**Exercise prompt**
Please read the abstract on penalty design for lesion detection and say whether each statement below agrees with it, answering yes or no and quoting the deciding words of the abstract. 1. The point source was scanned inside the patient's body. 2. The study produced 200 pairs of lesion-present and lesion-absent data sets. 3. Only a numerical observer was used to assess lesion detectability.

**Page extract**
Evaluation of penalty design in penalized maximum-likelihood image reconstruction for lesion detection

Detecting cancerous lesions is a major clinical application in emission tomography. In previous work, we have studied penalized maximum-likelihood (PML) image reconstruction for the detection task, where we used a multiview channelized Hotelling observer (mvCHO) to assess the lesion detectability in 3D images. It mimics the condition where a human observer examines three orthogonal views of a 3D image for lesion detection. We proposed a method to design a shift-variant quadratic penalty function to improve the detectability of lesions at unknown locations, and validated it using computer simulations. In this study we evaluated the benefit of the proposed penalty function for lesion detection using real data. A high-count real patient data with no identifiable tumor inside the field of view was used as the background data. A Na-22 point source was scanned in air at variable locations and the point source data were superimposed onto the patient data as artificial lesions after being attenuated by the patient body. Independent Poisson noise was added to the high-count sinograms to generate 200 pairs of lesion-present and lesion-absent data sets, each mimicking a 5-minute scans. Lesion detectability was assessed using a multiview CHO and a human observer two alternative forced choice (2AFC) experiment. The results showed that the optimized penalty can improve lesion detection over the conventional quadratic penalty function.

**Exercise data**
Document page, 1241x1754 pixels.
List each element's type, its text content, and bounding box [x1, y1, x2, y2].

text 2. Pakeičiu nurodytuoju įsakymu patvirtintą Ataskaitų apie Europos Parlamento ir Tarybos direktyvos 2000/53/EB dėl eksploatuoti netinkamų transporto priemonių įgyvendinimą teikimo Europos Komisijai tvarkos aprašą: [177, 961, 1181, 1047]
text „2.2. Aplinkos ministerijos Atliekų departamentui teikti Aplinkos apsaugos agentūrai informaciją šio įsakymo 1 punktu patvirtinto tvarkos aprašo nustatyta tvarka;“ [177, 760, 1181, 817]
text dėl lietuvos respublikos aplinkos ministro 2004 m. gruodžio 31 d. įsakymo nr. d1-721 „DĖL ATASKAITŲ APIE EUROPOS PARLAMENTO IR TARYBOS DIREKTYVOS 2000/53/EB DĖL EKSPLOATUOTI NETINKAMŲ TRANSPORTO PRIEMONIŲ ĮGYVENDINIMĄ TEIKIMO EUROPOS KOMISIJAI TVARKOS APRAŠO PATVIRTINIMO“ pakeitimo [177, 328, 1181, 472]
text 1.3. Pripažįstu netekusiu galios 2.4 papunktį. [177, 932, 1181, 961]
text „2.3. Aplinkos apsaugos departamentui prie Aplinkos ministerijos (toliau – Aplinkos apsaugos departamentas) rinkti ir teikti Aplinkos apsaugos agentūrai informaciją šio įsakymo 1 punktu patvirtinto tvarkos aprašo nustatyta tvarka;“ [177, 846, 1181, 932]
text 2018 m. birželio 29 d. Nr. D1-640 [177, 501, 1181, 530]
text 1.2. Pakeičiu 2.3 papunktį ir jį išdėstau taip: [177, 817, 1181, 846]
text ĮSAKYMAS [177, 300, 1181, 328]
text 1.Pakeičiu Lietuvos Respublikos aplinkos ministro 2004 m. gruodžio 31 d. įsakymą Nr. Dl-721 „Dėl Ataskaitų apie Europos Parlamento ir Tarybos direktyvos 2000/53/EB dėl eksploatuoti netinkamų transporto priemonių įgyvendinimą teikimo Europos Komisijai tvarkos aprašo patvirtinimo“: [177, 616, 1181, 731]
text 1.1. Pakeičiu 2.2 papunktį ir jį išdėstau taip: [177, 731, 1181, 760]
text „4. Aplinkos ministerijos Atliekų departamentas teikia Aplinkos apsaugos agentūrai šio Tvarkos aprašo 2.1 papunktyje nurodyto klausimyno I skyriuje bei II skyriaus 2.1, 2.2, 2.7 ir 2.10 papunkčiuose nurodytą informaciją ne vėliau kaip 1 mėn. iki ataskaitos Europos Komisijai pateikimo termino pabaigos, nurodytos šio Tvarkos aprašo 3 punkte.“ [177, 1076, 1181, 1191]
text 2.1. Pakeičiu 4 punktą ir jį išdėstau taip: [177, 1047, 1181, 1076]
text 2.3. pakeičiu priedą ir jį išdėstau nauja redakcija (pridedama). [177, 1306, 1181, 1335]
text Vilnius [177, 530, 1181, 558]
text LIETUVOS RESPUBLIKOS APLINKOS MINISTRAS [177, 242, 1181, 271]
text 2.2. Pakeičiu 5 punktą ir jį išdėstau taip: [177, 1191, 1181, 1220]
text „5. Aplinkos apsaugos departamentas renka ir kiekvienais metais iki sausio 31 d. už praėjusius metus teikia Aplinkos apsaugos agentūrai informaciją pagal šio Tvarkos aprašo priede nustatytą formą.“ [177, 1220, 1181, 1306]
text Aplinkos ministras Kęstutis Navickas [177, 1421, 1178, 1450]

**Written reply**
1. No: "A Na-22 point source was scanned in air at variable locations"
2. Yes: "to generate 200 pairs of lesion-present and lesion-absent data sets"
3. No: "Lesion detectability was assessed using a multiview CHO and a human observer two alternative forced choice (2AFC) experiment"